This exercise asks for an exact copy of every entry below, with pictures omitted.

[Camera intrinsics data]
---

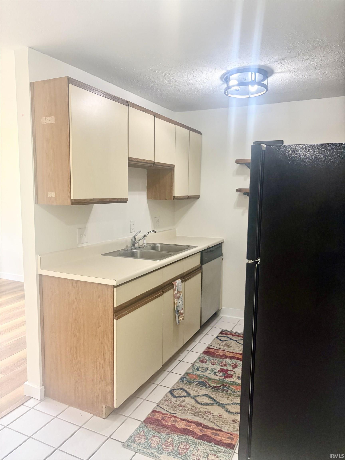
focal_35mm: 26
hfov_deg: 53.1
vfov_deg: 67.3
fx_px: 346
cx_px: 172
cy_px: 230
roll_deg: -2.2
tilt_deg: -5.8
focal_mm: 5.96
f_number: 1.6
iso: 160
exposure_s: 1/120
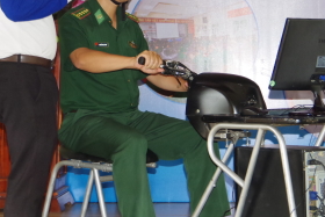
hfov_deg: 13.1
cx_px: 120
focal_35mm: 156
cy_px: 51
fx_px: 1409
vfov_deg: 8.8
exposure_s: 1/125
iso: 800
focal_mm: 53
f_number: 4.5
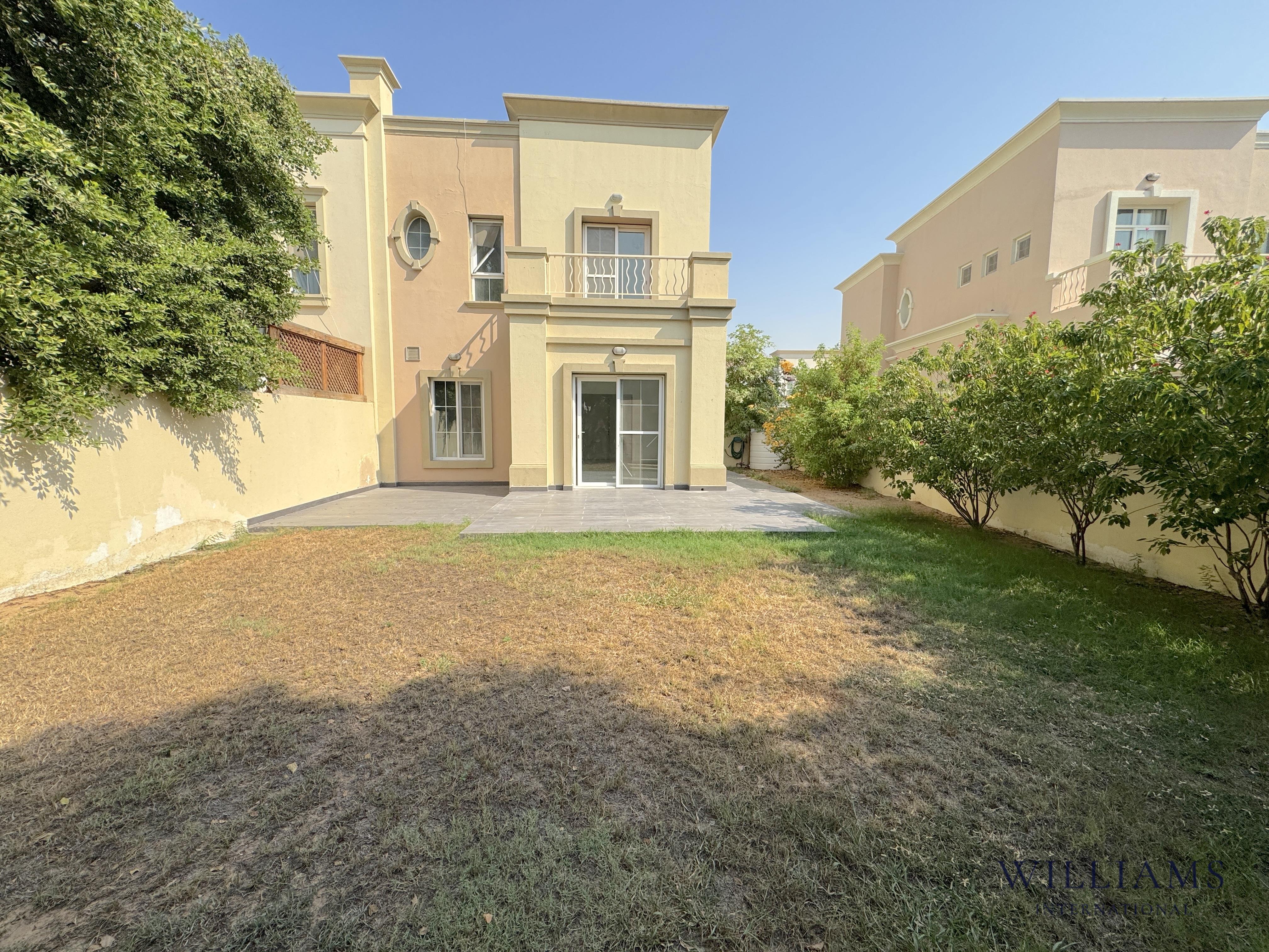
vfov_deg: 85.7
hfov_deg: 102.1
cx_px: 634
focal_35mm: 14
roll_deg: -0.5
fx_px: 513
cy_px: 476
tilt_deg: -5.4
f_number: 2.2
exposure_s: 1/2028
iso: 50
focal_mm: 2.22
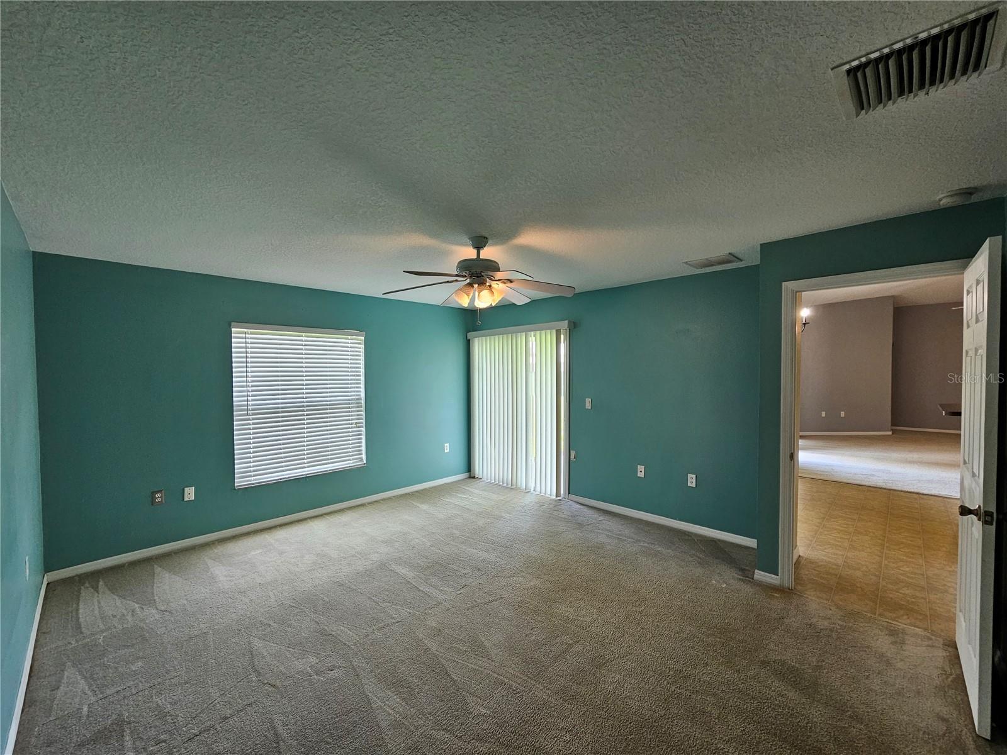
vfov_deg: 89.9
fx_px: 378
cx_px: 504
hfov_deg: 106.2
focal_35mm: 13
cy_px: 378
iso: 160
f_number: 2.2
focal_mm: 2.2
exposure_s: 1/60
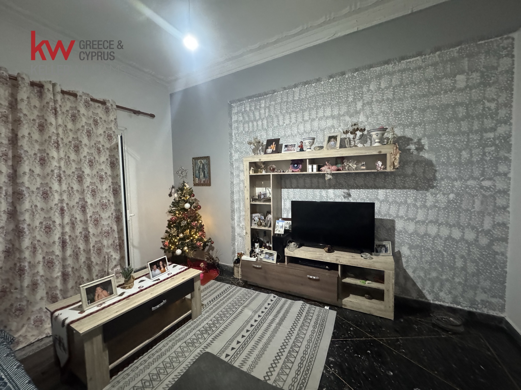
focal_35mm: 14
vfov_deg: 85.7
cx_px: 260
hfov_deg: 102.1
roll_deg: +1.3
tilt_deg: -2.6
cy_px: 195
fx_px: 211
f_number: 2.2
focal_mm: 2.22
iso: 1250
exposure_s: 1/60
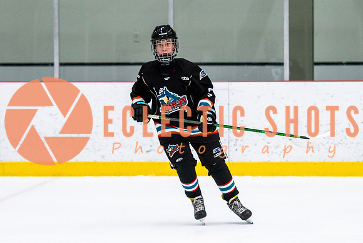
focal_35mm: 243
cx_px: 209
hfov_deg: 8.5
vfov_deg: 5.7
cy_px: 103
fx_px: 2451
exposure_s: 1/640
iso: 1400
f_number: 2.8
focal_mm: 116
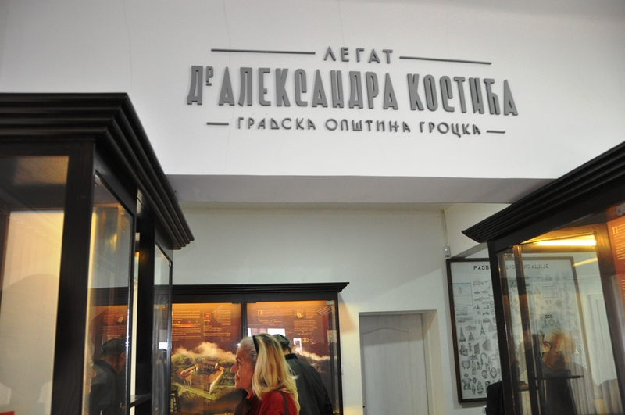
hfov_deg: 67.5
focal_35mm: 27
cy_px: 208
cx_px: 312
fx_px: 468
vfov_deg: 47.8
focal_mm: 18
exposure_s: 1/80
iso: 2000
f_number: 5
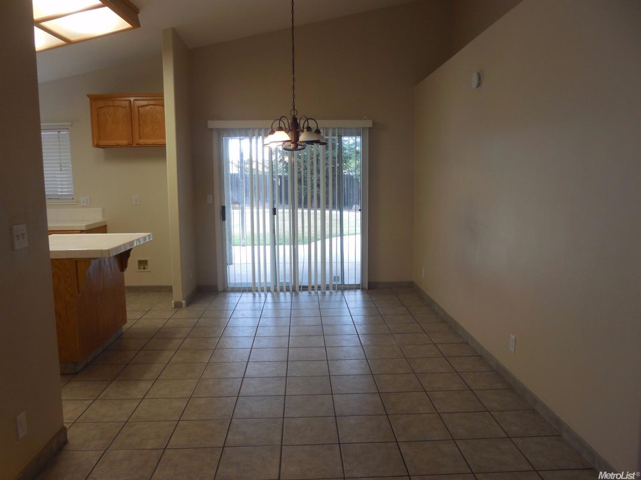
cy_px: 240
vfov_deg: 53.0
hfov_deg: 67.3
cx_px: 320
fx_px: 481
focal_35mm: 26
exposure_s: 1/30
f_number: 3.5
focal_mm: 4.6
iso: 140
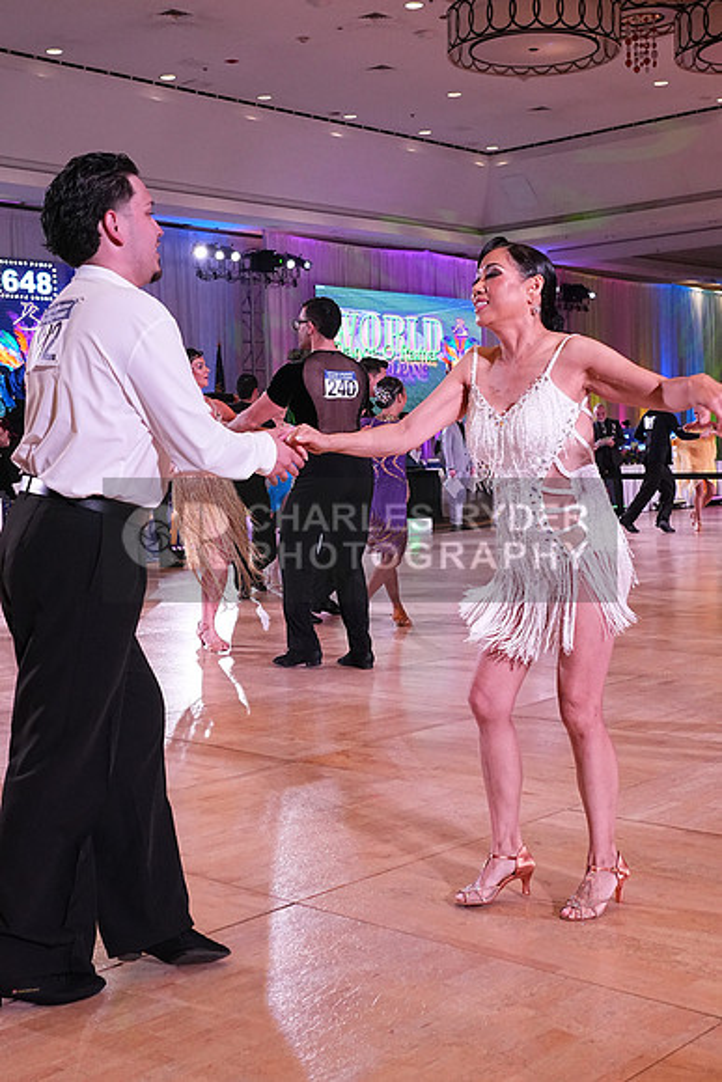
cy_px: 541
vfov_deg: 43.6
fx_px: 1353
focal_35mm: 45
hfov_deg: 29.9
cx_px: 361
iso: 3200
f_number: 5
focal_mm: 30
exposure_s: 1/400
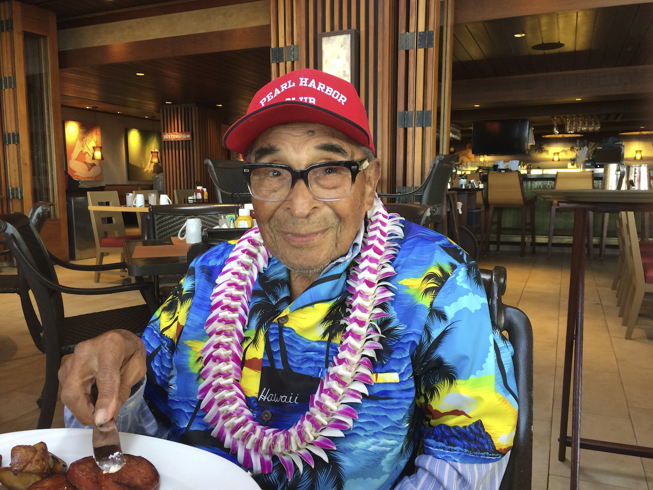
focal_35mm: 29
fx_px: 547
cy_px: 245
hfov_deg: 61.7
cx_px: 326
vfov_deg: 48.2
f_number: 2.2
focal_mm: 4.15
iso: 64
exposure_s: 1/30
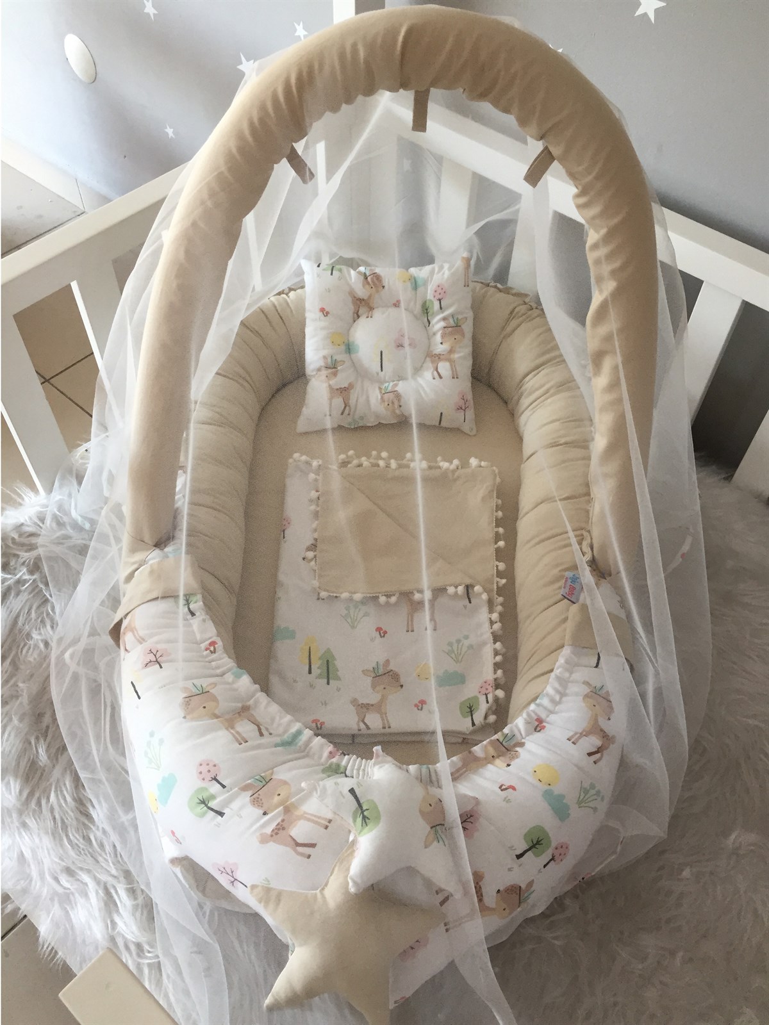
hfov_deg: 48.2
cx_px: 384
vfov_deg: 61.7
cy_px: 512
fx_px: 859
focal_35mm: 29
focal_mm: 4.15
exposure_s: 1/33
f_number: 2.2
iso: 50
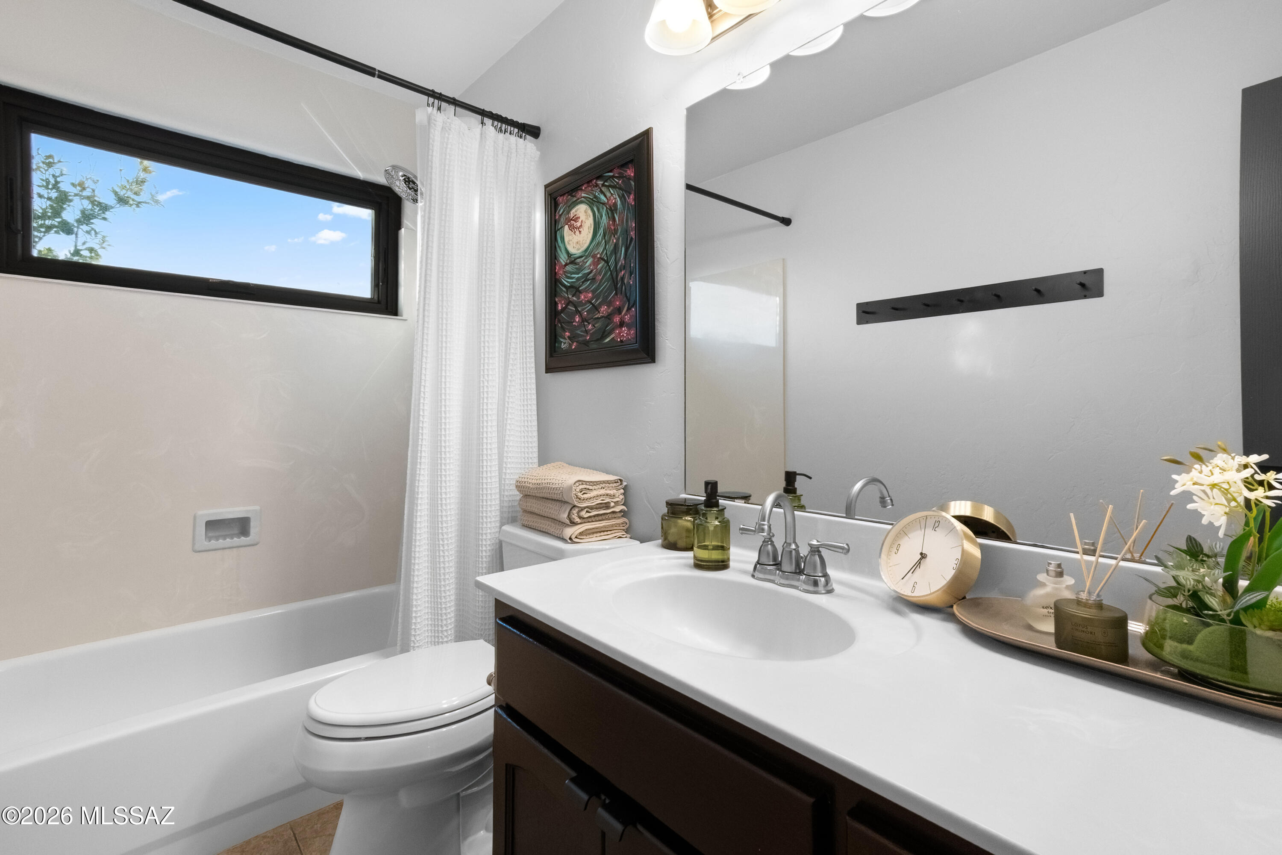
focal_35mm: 15
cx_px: 641
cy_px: 428
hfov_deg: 100.4
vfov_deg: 77.3
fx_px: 534
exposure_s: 1/25
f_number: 13
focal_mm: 10
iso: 1600
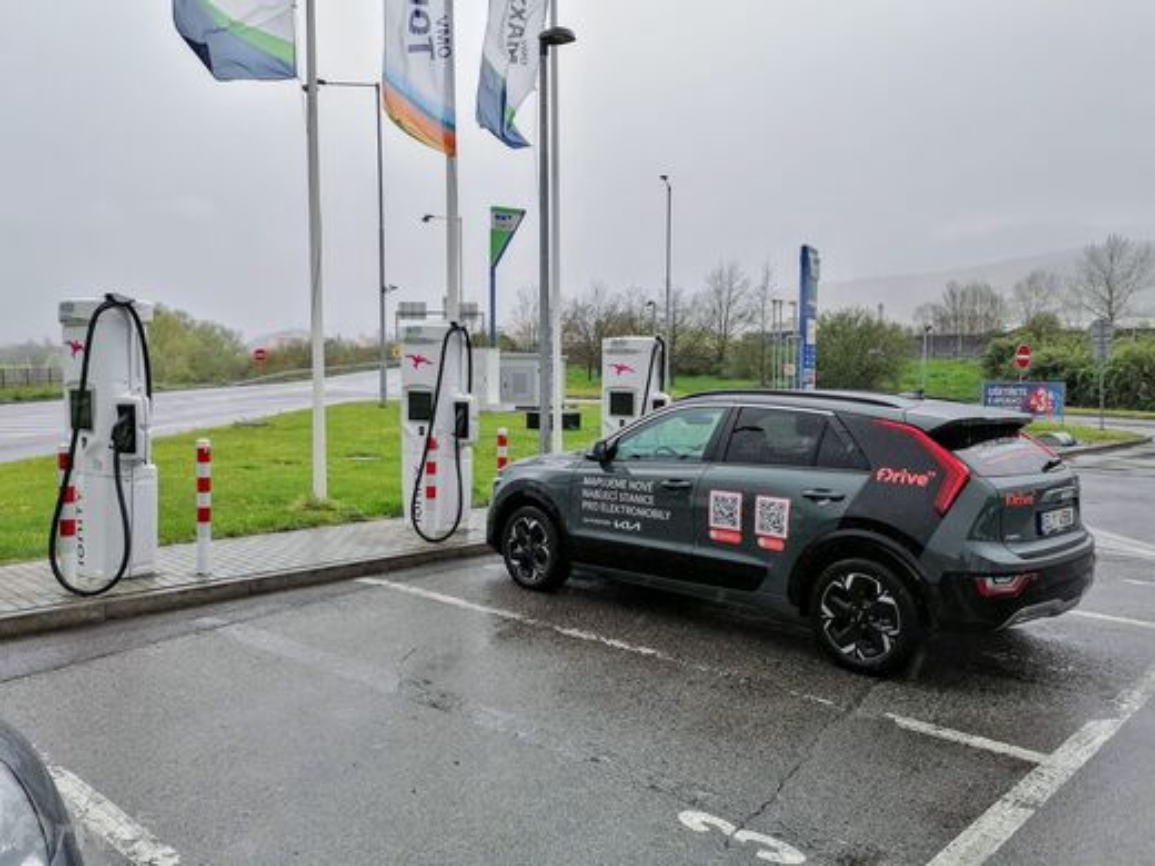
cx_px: 578
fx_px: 968
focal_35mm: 29
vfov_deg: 48.2
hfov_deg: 61.7
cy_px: 433
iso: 50
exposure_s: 1/1068
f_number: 1.8
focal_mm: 5.3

---

Completed task:
focal_35mm: 26
hfov_deg: 53.1
vfov_deg: 67.3
fx_px: 346
cx_px: 172
cy_px: 230
roll_deg: -2.2
tilt_deg: -5.8
focal_mm: 5.96
f_number: 1.6
iso: 160
exposure_s: 1/120
hfov_deg: 13.1
cx_px: 120
focal_35mm: 156
cy_px: 51
fx_px: 1409
vfov_deg: 8.8
exposure_s: 1/125
iso: 800
focal_mm: 53
f_number: 4.5
vfov_deg: 85.7
hfov_deg: 102.1
cx_px: 634
focal_35mm: 14
roll_deg: -0.5
fx_px: 513
cy_px: 476
tilt_deg: -5.4
f_number: 2.2
exposure_s: 1/2028
iso: 50
focal_mm: 2.22
vfov_deg: 89.9
fx_px: 378
cx_px: 504
hfov_deg: 106.2
focal_35mm: 13
cy_px: 378
iso: 160
f_number: 2.2
focal_mm: 2.2
exposure_s: 1/60
focal_35mm: 14
vfov_deg: 85.7
cx_px: 260
hfov_deg: 102.1
roll_deg: +1.3
tilt_deg: -2.6
cy_px: 195
fx_px: 211
f_number: 2.2
focal_mm: 2.22
iso: 1250
exposure_s: 1/60
focal_35mm: 243
cx_px: 209
hfov_deg: 8.5
vfov_deg: 5.7
cy_px: 103
fx_px: 2451
exposure_s: 1/640
iso: 1400
f_number: 2.8
focal_mm: 116
hfov_deg: 67.5
focal_35mm: 27
cy_px: 208
cx_px: 312
fx_px: 468
vfov_deg: 47.8
focal_mm: 18
exposure_s: 1/80
iso: 2000
f_number: 5
cy_px: 240
vfov_deg: 53.0
hfov_deg: 67.3
cx_px: 320
fx_px: 481
focal_35mm: 26
exposure_s: 1/30
f_number: 3.5
focal_mm: 4.6
iso: 140
cy_px: 541
vfov_deg: 43.6
fx_px: 1353
focal_35mm: 45
hfov_deg: 29.9
cx_px: 361
iso: 3200
f_number: 5
focal_mm: 30
exposure_s: 1/400
focal_35mm: 29
fx_px: 547
cy_px: 245
hfov_deg: 61.7
cx_px: 326
vfov_deg: 48.2
f_number: 2.2
focal_mm: 4.15
iso: 64
exposure_s: 1/30
hfov_deg: 48.2
cx_px: 384
vfov_deg: 61.7
cy_px: 512
fx_px: 859
focal_35mm: 29
focal_mm: 4.15
exposure_s: 1/33
f_number: 2.2
iso: 50
focal_35mm: 15
cx_px: 641
cy_px: 428
hfov_deg: 100.4
vfov_deg: 77.3
fx_px: 534
exposure_s: 1/25
f_number: 13
focal_mm: 10
iso: 1600
cx_px: 578
fx_px: 968
focal_35mm: 29
vfov_deg: 48.2
hfov_deg: 61.7
cy_px: 433
iso: 50
exposure_s: 1/1068
f_number: 1.8
focal_mm: 5.3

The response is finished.